Fanny and Felix Mendelssohn: Piano Sextet Piano, Quartet & Piano Trio

Kaleidoscope Chamber Collective
Felix Mendelssohn: Piano Sextet in D major, Op. post 110, MWV Q 16;
Fanny Mendelssohn Hensel:
Piano Quartet in A flat major, H-U 55 Piano Trio in D minor, Op. 11, H-U 465

Elena Urioste (violin)Juan-Miguel Hernandex and Rosalind Ventris (viola) Laura van de Hijden (cello) Chi-chi Nwanoku (double-bass) Tom Poster (piano)

Chandos Chan 20256

https://www.chandos.net/


Fanny Mendelssohn Hensel was born four years before her brother Felix, both were accomplished pianists and prolific composers. When she died of a stroke, aged just forty-two, she left around 460 pieces of music, some 250 of which are songs.

The difficulties of making a career in her own era (her supportive father would not allow her to publish or work as a ‘professional’ composer) have condemned much of her work to obscurity, a situation that is now rapidly being reversed thankfully, as the number of concerts and recordings devoted to works by women composers increases.

Fortunately, the Kaleidoscope Chamber Collective has taken up the mantle to champion nonmainstream repertoire, presenting a wonderful programme that showcases the creative brilliance of the Mendelssohn siblings. They play with zest, exuberance, and precision.

As Bryan Northcott writes in the notes, Felix’s sextet does at times sound less like an integrated sextet than a chamber concerto for piano and ensemble. The piano part is particularly fine compositional writing and Tom Poster rises to the challenge especially in the first movement with its semiquaver passages. Poster is undeterred by the score from the fifteen year old Felix his sparkling dexterity impressive. The two violas add a warmth the muted strings in the adagio are lovely. The sparkling final movement bubbles along glistening at every opportunity.

Fanny’s piano trio has Poster once again displaying his virtuosic nimbleness with a cascade of notes. Was Fanny trying to prove a point? The violin and cello add texture and an excellent accompaniment. There is a delightful ‘Lied;’ which, as Northcott suggests, was Fanny’s final tribute to the ’songs-without-words’ genre. It is a brief two minute movement but in that short time each of the trio’s parts come to the fore adding warmth. The dialogue in the finale between Poster, Urioste and van der Heijden as they race to the jubilant close is impressive.
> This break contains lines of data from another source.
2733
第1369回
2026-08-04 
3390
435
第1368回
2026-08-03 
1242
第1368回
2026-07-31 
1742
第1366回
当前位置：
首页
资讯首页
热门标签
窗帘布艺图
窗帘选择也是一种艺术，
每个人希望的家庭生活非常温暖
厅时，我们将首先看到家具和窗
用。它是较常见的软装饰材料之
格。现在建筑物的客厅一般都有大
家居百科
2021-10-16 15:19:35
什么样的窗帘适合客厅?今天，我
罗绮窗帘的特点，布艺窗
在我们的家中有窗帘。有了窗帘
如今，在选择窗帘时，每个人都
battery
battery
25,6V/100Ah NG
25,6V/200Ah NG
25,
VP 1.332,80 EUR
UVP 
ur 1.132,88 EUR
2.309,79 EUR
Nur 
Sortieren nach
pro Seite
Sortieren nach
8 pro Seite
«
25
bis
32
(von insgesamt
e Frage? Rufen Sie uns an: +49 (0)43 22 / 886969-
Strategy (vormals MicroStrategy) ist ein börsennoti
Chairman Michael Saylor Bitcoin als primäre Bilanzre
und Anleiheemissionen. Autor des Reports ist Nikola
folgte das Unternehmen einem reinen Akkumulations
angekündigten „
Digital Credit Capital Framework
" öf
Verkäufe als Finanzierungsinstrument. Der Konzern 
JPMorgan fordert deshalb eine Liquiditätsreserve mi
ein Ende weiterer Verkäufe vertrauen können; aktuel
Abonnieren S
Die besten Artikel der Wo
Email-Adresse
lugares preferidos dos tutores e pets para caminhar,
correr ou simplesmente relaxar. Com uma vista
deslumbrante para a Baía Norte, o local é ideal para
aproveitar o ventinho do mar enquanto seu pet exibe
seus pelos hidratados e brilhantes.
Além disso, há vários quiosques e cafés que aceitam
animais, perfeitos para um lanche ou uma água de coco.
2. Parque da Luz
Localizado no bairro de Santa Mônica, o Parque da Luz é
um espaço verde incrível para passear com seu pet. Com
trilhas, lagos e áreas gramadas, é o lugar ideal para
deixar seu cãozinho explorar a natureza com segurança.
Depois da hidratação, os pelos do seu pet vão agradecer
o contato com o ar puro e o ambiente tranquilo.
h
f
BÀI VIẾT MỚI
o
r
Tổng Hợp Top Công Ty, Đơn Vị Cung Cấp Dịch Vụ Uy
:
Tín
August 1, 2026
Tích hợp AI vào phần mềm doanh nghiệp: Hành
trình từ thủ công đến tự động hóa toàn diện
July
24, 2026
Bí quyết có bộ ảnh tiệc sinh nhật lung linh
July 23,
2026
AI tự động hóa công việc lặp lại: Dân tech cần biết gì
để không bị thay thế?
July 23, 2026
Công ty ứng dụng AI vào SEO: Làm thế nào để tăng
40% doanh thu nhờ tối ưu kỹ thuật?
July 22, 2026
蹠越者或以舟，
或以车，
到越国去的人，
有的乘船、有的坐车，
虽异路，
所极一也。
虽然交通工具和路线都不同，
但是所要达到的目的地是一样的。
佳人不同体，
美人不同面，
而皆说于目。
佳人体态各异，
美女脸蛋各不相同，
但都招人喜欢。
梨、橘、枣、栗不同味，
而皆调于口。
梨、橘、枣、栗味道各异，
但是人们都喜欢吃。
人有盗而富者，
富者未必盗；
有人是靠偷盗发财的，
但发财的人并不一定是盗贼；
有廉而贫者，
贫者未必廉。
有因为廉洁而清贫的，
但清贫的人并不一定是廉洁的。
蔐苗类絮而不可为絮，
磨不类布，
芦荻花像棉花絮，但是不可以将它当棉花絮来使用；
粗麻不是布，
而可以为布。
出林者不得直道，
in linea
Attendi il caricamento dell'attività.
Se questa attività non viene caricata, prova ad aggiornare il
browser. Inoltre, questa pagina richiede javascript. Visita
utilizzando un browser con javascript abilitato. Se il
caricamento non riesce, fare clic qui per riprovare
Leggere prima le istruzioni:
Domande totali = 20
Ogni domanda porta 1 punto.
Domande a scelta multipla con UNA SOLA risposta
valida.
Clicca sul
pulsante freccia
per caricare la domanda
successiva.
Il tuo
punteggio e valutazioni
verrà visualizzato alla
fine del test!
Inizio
The piano quartet, composed when Fanny was a 17 year old student, has lovely passages for the piano and for the violin plus a final movement with wonderfully exciting and magnificent conclusion.

Thank goodness women composers are not faced with the same problems as Fanny Mendelssohn. This disc shines the spotlight on her brilliance as a composer proving she was an equal with her male contemporaries.